K-12 and college savings investment strategies differ

Having dedicated 529 plan accounts for college and K-12 will make it easier to track your progress and maximize the value of your investments. Each 529 plan will have a different investment strategy, due to the different time horizons. 

When setting up a 529 plan for K-12, use a K-12 savings calculator to determine how much you need to save each month in order to meet your goal. The investment earnings will make up a much smaller percentage of the total projected 529 plan account balance for K-12, compared to the 529 plan for college. The longer you hold money in a 529 plan, the greater the benefit you will receive from tax-free compounding. 

However, there are other ways you can maximize the value of your 529 plan when using it to pay for K-12 tuition.

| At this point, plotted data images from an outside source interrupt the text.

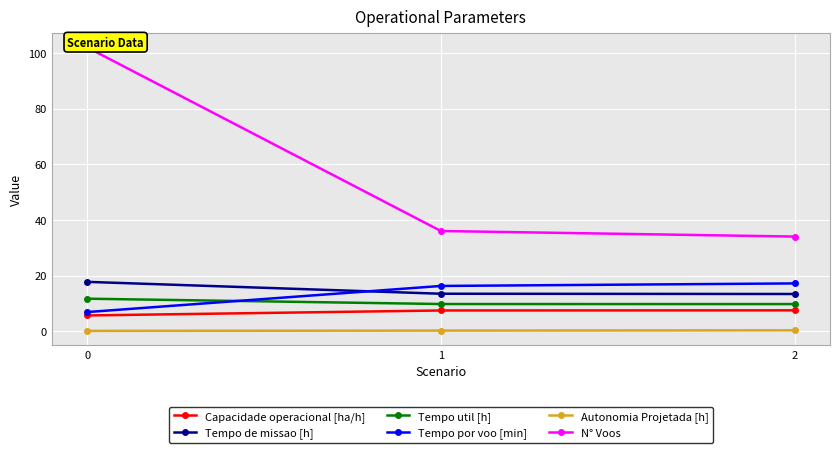

Reading right to left, what are all the values shown in this chart?

Capacidade operacional [ha/h]: 2=7.5	1=7.4	0=5.6
Tempo de missao [h]: 2=13.4	1=13.4	0=17.7
Tempo util [h]: 2=9.7	1=9.8	0=11.7
Tempo por voo [min]: 2=17.2	1=16.2	0=6.9
Autonomia Projetada [h]: 2=0.3	1=0.2	0=0.1
N° Voos: 2=34.0	1=36.0	0=102.0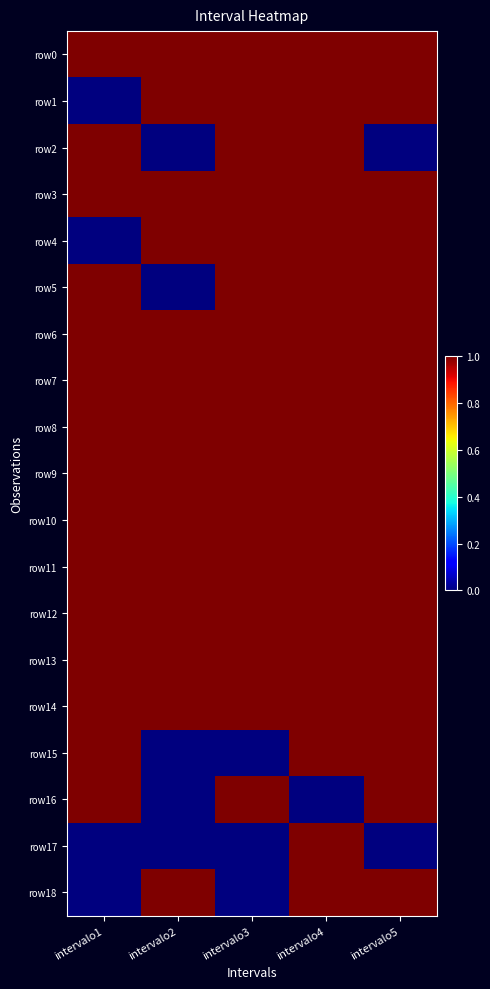

How many categories are shown in the chart?

5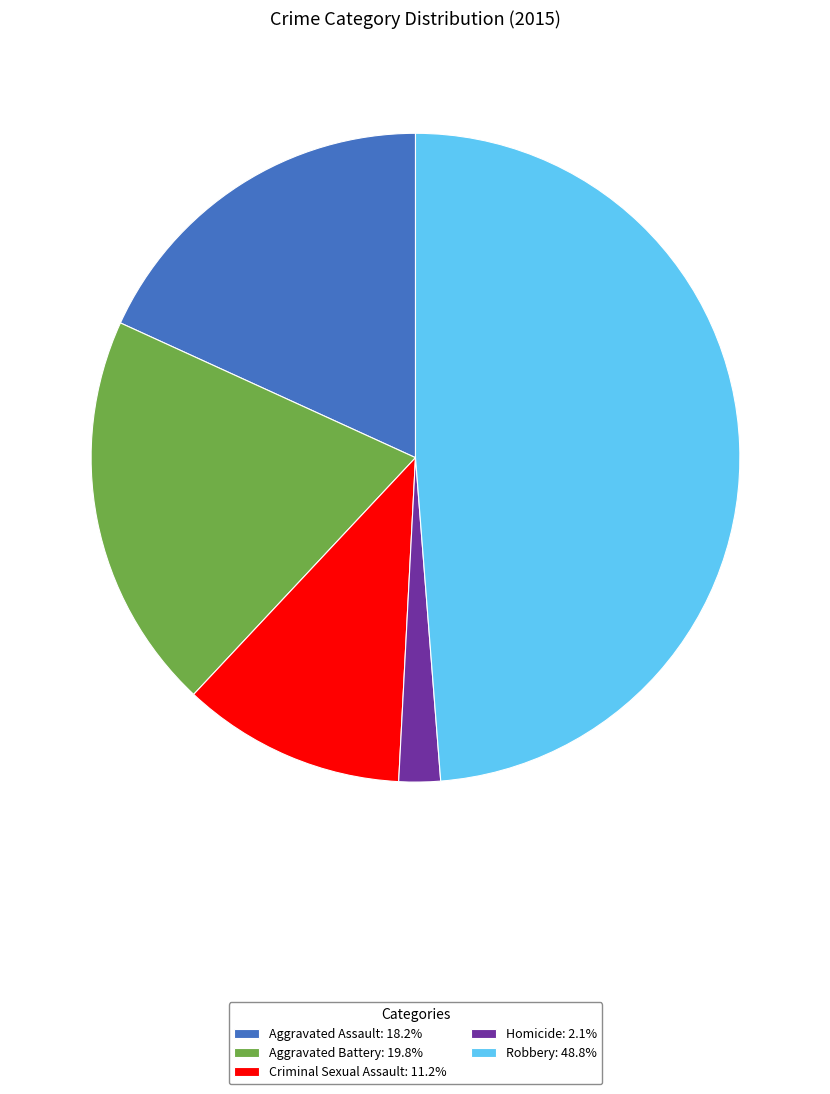

Does Criminal Sexual Assault represent more than half of the total?

No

Select appropriate investments for a shorter time horizon

Prior to the Tax Cuts and Jobs Act of 2017, 529 plans could only be used to save for college, and age-based 529 plan portfolios were designed to maximize investments for college. With an age-based 529 plan portfolio, investment allocations automatically shift over time based on the beneficiary’s age. Typically, the plan’s investments start out aggressive (stocks) and as the beneficiary gets closer to college the investments become more conservative (fixed income). 

But, families who are saving for K-12 tuition have a shorter investment time horizon, and therefore less time to absorb the risk associated with investing in stocks. One solution is to explore target 529 plan portfolios that do not automatically adjust. Target portfolios consist of a mix of stocks and bonds based on a desired level of risk, such as conservative, moderate or aggressive. Parents with a newborn who are saving for first grade private school tuition should select a more conservative option than parents of a newborn saving for private high school. You can make changes to your 529 plan investment portfolio twice per year. 

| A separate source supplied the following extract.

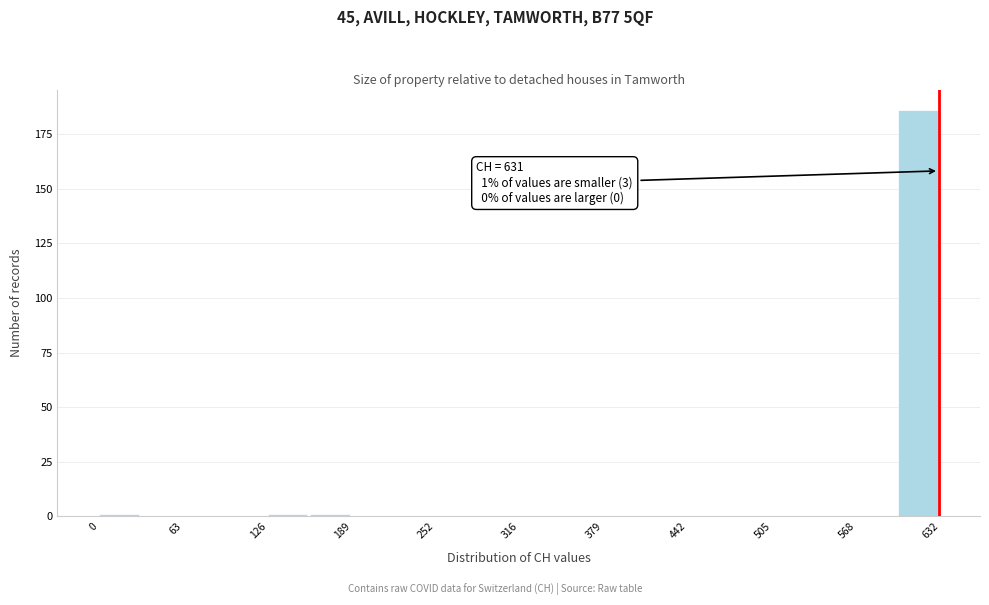

Read against the x-axis, roughly where is the centre of the tallest bar?

620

Take advantage of state income tax benefits, if available

Many states offer tax-free 529 plan withdrawals and a state income tax credit or deduction for 529 plan contributions when the funds are used to pay for qualified college expenses. However, not all states offer the same income tax benefits when funds are used to pay for elementary or high school.

For example, New York residents may claim a state income tax deduction for 529 plan contributions up to $5,000 ($10,000 for married couples filing jointly), but only when the money is used for college. Under New York state law, K-12 tuition is considered a non-qualified expense. Parents who use their 529 plan to pay for K-12 tuition will be subject to state income tax on the earnings portion of the distribution and will have to repay any 529 plan state income tax deductions attributable to the distribution. California does not offer an income tax credit or deduction, but non-qualified distributions (including K-12 tuition) are subject to a 2% penalty tax on the earnings portion of the withdrawal. 

In some states where K-12 tuition is considered a qualified expense, you can make a contribution to a 529 plan and immediately take a qualified distribution that will qualify for a state income tax credit or deduction. Parents saving for K-12 can contribute the maximum annual deductible amount (up to the $10,000 withdrawal limit) to a state’s 529 plan where K-12 tuition considered a qualified expense and use a different 529 plan to save for college. By funneling K-12 tuition through a 529 plan and claiming an income tax deduction or credit each year, you will get the equivalent of an annual discount on private school costs at your marginal state income tax rate.

Impact of 529 plans on financial aid for private K-12 schools

The addition of K-12 tuition as a qualified 529 plan expense may affect a student’s eligibility for vouchers and scholarships for K-12 tuition. 

Before the Tax Cuts and Jobs Act of 2017, most private K-12 schools ignored 529 plans in their financial aid formulas, since the money was restricted to paying for college costs. Now that 529 plans can be used to pay for K-12 tuition, some private schools are considering including 529 plan assets as part of their financial aid formulas.

However, if separate 529 plans are used to save for K-12 and college, parents may be able to convince the private school to ignore the 529 plan funds earmarked for college savings in their financial aid formula.